_Exercise_.
Copy out all lines of the records in which the word "genetic" appears.

:: Provided material ::

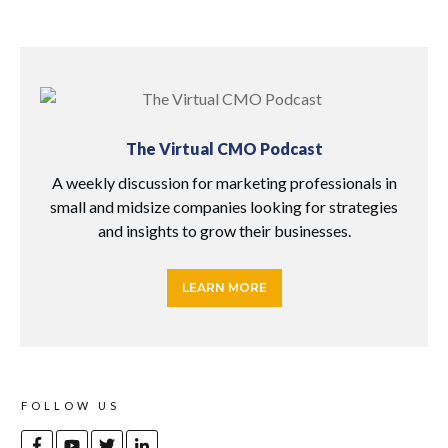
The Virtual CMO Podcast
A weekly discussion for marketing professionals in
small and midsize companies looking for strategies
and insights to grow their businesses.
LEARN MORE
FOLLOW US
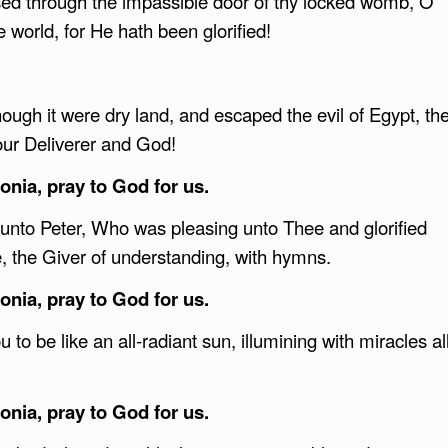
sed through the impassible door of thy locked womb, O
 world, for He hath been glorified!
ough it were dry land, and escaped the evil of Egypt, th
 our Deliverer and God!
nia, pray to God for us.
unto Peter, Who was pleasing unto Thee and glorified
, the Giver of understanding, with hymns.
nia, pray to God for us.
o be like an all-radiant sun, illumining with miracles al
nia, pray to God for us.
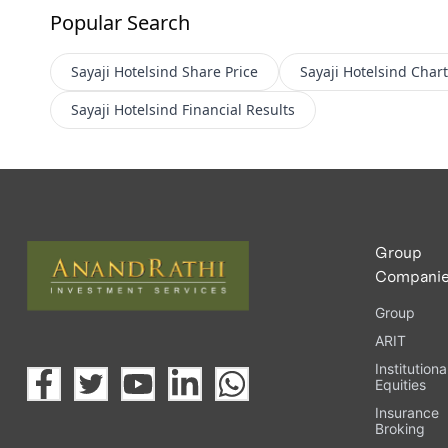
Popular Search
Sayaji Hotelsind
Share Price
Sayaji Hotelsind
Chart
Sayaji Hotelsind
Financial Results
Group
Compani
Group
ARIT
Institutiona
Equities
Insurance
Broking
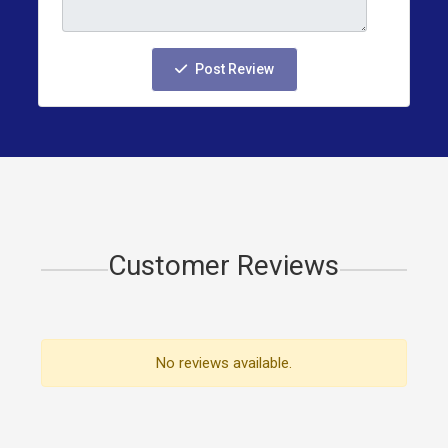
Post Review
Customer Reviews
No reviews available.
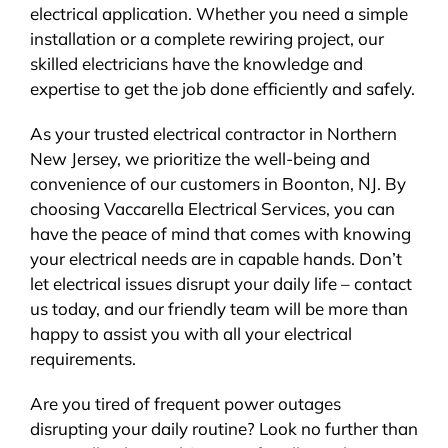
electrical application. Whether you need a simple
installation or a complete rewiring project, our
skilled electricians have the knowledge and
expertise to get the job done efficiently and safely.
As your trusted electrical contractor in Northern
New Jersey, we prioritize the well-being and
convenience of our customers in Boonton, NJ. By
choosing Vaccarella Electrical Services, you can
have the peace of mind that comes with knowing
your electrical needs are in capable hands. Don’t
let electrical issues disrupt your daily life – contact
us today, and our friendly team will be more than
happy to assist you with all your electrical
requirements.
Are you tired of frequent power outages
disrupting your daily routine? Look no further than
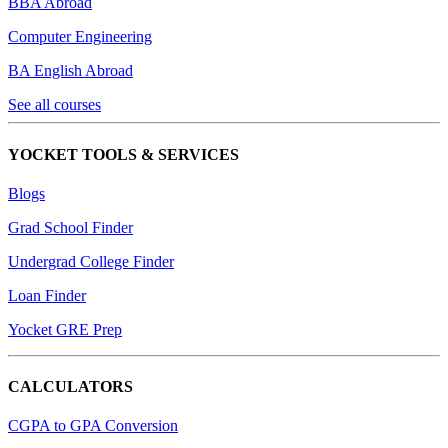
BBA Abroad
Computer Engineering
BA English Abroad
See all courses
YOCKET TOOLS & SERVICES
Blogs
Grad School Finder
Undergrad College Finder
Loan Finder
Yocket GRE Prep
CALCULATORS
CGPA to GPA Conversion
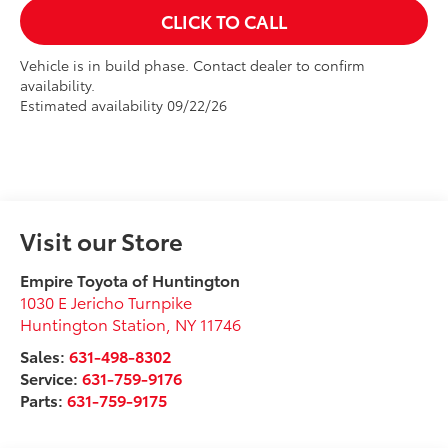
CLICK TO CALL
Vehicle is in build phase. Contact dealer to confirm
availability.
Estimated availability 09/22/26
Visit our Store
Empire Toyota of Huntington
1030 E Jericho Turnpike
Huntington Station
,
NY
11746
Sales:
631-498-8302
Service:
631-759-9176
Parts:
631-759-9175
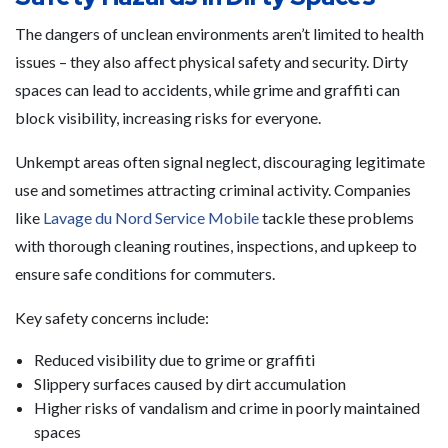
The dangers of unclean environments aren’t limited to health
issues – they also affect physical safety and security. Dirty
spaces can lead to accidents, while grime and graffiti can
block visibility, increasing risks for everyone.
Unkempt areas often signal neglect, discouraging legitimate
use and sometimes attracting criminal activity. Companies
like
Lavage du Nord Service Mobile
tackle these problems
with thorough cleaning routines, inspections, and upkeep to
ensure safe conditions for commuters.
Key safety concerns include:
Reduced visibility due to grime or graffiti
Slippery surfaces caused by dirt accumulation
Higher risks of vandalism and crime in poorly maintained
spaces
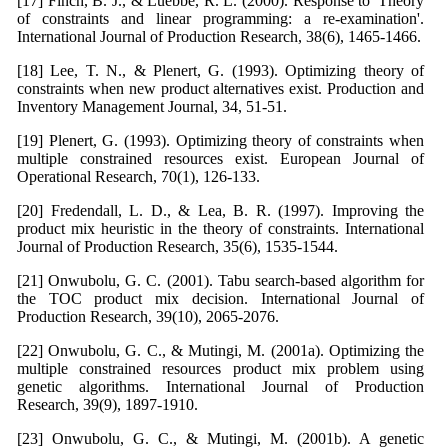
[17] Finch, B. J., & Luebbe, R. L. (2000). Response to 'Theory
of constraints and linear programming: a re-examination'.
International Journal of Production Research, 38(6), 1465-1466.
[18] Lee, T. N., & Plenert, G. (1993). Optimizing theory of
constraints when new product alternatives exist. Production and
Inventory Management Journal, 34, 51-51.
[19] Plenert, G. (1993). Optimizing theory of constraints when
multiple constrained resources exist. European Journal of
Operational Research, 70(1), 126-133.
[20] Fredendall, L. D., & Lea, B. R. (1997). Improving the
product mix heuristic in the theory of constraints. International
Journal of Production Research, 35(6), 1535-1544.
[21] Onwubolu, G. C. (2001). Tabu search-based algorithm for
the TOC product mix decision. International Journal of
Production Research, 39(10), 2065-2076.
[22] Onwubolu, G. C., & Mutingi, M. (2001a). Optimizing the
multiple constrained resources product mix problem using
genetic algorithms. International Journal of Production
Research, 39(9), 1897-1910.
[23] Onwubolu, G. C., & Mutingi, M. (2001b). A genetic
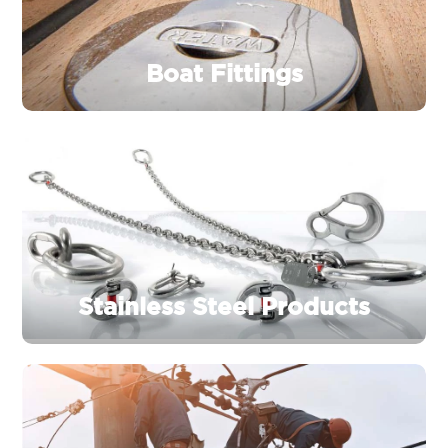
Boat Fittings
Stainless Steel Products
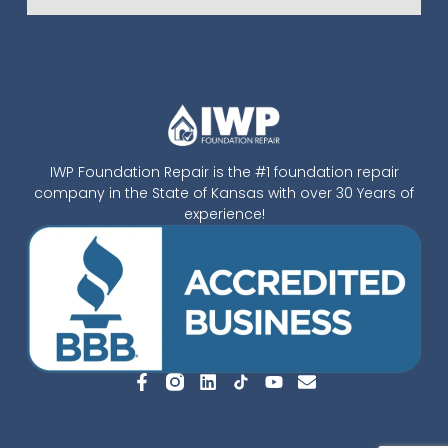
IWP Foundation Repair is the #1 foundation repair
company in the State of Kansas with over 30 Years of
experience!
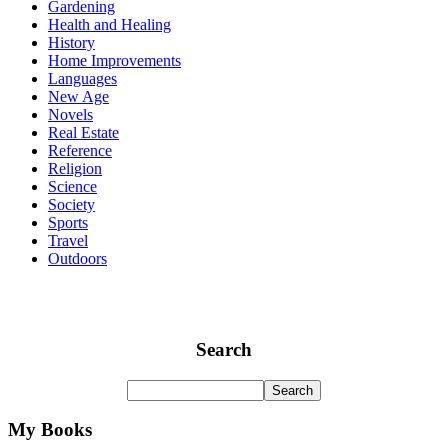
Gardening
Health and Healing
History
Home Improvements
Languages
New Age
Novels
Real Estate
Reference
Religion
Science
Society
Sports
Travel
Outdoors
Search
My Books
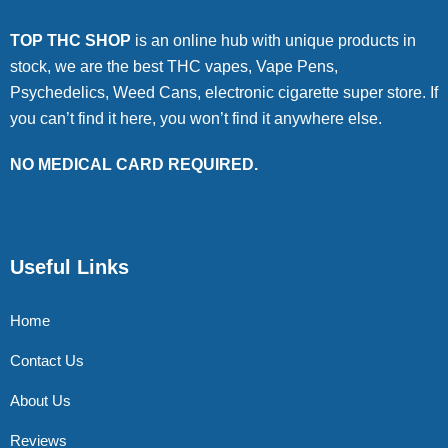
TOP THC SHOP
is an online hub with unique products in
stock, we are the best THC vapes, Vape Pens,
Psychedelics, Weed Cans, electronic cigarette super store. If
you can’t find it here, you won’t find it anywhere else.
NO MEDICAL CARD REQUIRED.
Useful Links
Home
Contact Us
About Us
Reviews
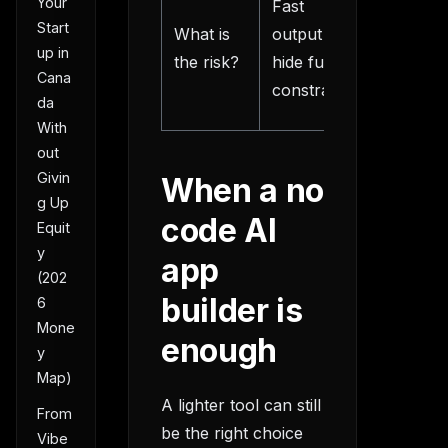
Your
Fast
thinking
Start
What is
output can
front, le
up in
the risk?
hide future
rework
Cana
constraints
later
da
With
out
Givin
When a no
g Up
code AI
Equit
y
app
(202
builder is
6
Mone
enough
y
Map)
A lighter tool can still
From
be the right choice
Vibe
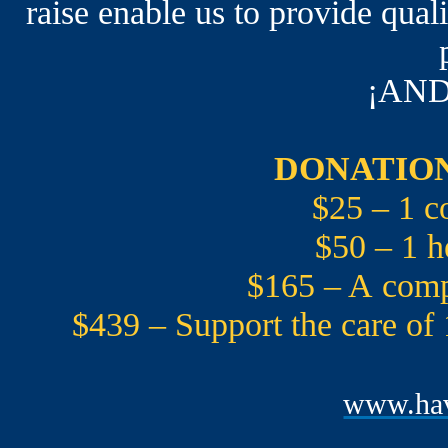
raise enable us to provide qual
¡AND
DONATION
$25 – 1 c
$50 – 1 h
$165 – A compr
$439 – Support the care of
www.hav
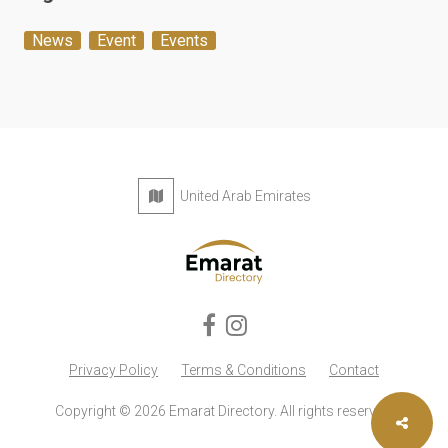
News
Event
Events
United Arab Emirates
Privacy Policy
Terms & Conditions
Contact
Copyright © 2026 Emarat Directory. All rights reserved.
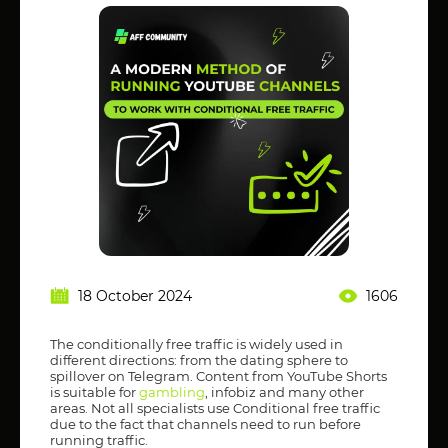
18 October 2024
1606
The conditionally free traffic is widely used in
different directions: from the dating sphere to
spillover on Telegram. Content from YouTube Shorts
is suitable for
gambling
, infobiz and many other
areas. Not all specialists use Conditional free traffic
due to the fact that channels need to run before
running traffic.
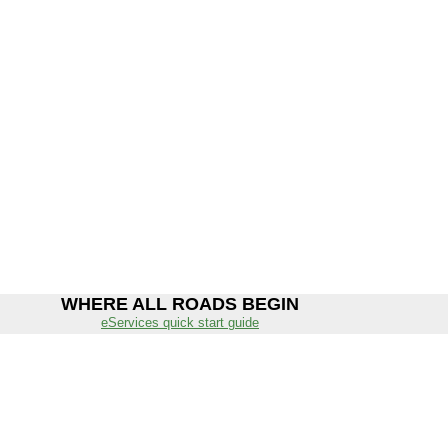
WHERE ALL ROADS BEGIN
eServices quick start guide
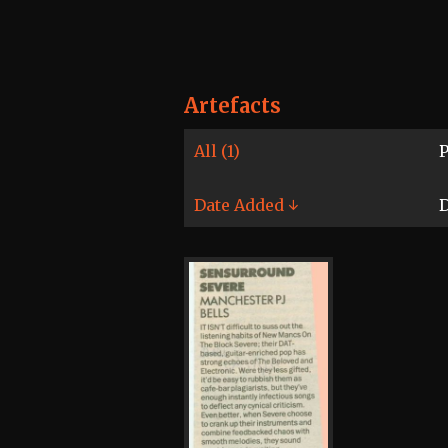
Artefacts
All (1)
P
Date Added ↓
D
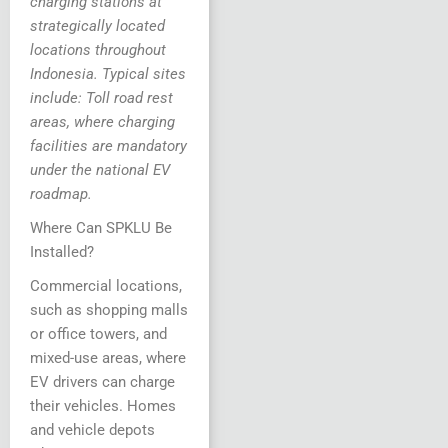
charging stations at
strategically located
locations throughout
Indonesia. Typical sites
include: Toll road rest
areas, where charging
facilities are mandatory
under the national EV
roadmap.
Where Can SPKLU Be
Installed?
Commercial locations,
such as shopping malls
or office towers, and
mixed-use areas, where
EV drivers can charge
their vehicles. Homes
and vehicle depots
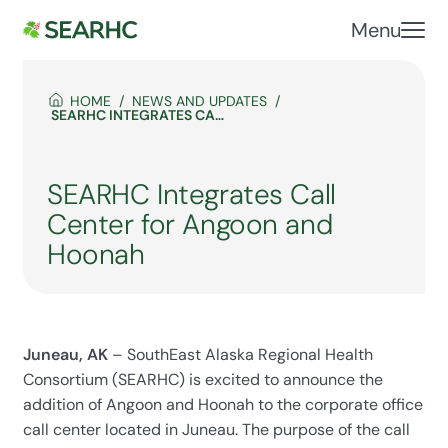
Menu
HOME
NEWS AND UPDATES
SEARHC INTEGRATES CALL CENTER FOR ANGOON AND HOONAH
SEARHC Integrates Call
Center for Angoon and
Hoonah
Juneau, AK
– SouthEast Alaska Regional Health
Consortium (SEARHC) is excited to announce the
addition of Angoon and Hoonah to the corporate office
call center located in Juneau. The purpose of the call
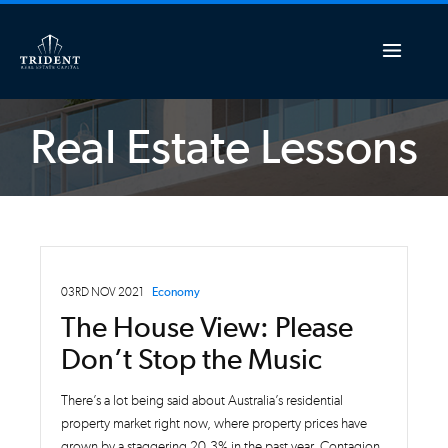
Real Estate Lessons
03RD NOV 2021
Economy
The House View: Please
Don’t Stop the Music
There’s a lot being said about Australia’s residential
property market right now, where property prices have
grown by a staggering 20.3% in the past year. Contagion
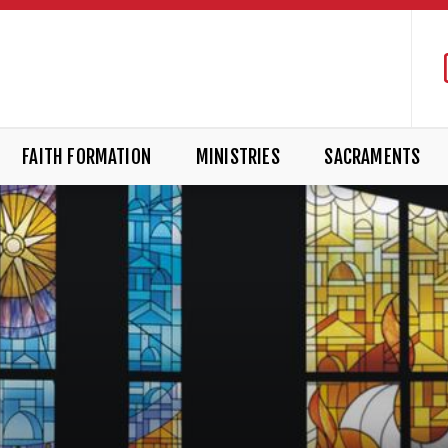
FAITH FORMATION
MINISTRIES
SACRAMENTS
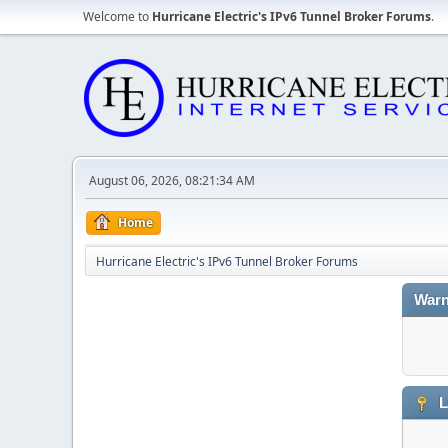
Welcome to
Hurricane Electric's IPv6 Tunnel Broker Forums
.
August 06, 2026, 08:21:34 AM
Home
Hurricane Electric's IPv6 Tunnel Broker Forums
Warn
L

:::

_Exercise result_.
genetic algorithms. International Journal of Production
[23] Onwubolu, G. C., & Mutingi, M. (2001b). A genetic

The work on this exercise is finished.